Australian superannuation savers can breathe a sigh of relief that Arthur Sinodinos has stood down. Had Sinodinos continued in his role as Assistant Treasurer responsible for superannuation, he would have been distracted and would represent a major threat to superannuation, because Treasury is trying to achieve major changes to super in the budget.
As it happens, the new minister, whoever takes charge of superannuation in Sinodinos’ absence, should start by asking Treasury one simple question: “What is the Australian subsidy for super?”
They will soon discover that Treasury doesn’t know. In the Rudd-Gillard years, Treasury produced false figures, adding two amounts that they were warned not to add. Under Sinodinos, they produced the same figures, and although they didn’t add them, they didn’t warn journalists and commentators not to add them. As a result, uninformed media commentators are claiming superannuation costs $60 billion a year. The figure is probably only 10 per cent of that when you include the saving on government pensions, which Treasury ignores.
With Sinodinos sidelined, it’s likely that major super changes will be on hold until after the budget. By that time, better information will be available.
Arthur Sinodinos was one of the most promising new ministers in the Abbott government.

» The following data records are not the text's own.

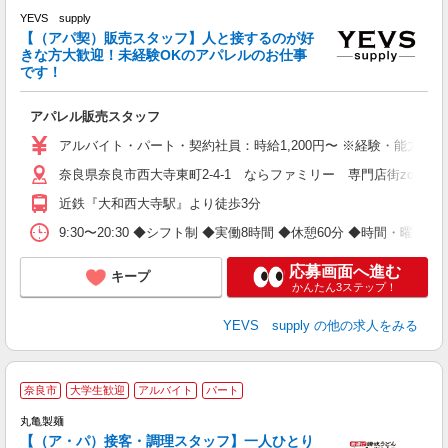
YEVS supply
未
【（アパ契）販売スタッフ】人と接するのが好
きな方大歓迎！未経験OKのアパレルのお仕事
です！
アパレル販売スタッフ
アルバイト・パート・契約社員：時給1,200円〜 ※経験・能力に
奈良県奈良市西大寺東町2-4-1 ならファミリー 専門店街zoro 2
近鉄『大和西大寺駅』より徒歩3分
9:30〜20:30 ◆シフト制 ◆実働8時間 ◆休憩60分 ◆時間・曜日応
応募画面へ進む
キープ
かんたん3ステップ！
YEVS supply
の他の求人をみる
奈良市
大学生歓迎
アルバイト
パート
未
丸亀製麺
週
【（ア・パ）接客・調理スタッフ】一人ひとり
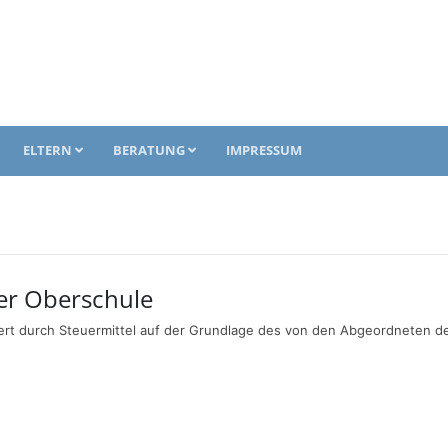
ELTERN
BERATUNG
IMPRESSUM
er Oberschule
ert durch Steuermittel auf der Grundlage des von den Abgeordneten 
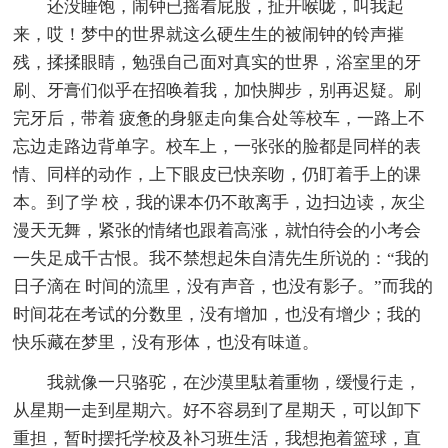
还没睡饱，闹钟已摇着屁股，扯开喉咙，叫我起
来，哎！梦中的世界就这么硬生生的被闹钟的铃声摧
残，揉揉眼睛，勉强自己面对真实的世界，浴室里的牙
刷、牙膏们似乎在招唤着我，加快脚步，别再迟疑。刷
完牙后，带着 疲惫的身躯走向集合处等校车，一路上不
忘边走路边背单字。校车上，一张张的脸都是同样的表
情、同样的动作，上下眼皮已快亲吻，仍盯着手上的课
本。到了学 校，我的课本仍不敢离手，边扫边读，灰尘
漫天无舞，紧张的情绪也跟着高涨，就怕待会的小考会
一失足成千古恨。我不禁想起朱自清先生所说的：“我的
日子滴在 时间的流里，没有声音，也没有影子。”而我的
时间花在考试的分数里，没有增加，也没有增少；我的
快乐藏在梦里，没有形体，也没有味道。
我就像一只骆驼，在沙漠里駄着重物，缓慢行走，
从星期一走到星期六。好不容易到了星期天，可以卸下
重担，暂时摆托学校及补习班生活，我想抱着篮球，直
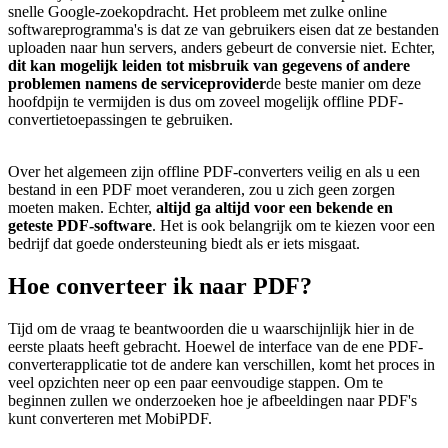
snelle Google-zoekopdracht. Het probleem met zulke online
softwareprogramma's is dat ze van gebruikers eisen dat ze bestanden
uploaden naar hun servers, anders gebeurt de conversie niet. Echter,
dit kan mogelijk leiden tot misbruik van gegevens of andere
problemen namens de serviceprovider
de beste manier om deze
hoofdpijn te vermijden is dus om zoveel mogelijk offline PDF-
convertietoepassingen te gebruiken.
Over het algemeen zijn offline PDF-converters veilig en als u een
bestand in een PDF moet veranderen, zou u zich geen zorgen
moeten maken. Echter,
altijd
ga altijd voor een bekende en
geteste PDF-software
. Het is ook belangrijk om te kiezen voor een
bedrijf dat goede ondersteuning biedt als er iets misgaat.
Hoe converteer ik naar PDF?
Tijd om de vraag te beantwoorden die u waarschijnlijk hier in de
eerste plaats heeft gebracht. Hoewel de interface van de ene PDF-
converterapplicatie tot de andere kan verschillen, komt het proces in
veel opzichten neer op een paar eenvoudige stappen. Om te
beginnen zullen we onderzoeken hoe je afbeeldingen naar PDF's
kunt converteren met MobiPDF.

Under pressure from the big institutions, he abandoned the previous government’s taxation on pension superannuation, which contributed to the current uncertainty.
And again, under pressure from banks and institutions, he plans on allowing them to charge commissions for advice. This was a dreadful mistake. Perhaps he was distracted by personal affairs. In any event, Sinodinos should have known better.
As Alan Kohler has previously pointed out, the way to charge for advice is on a cash basis. Most people of repute in the industry understand that. (Financial advisers don't want commissions, March 19.)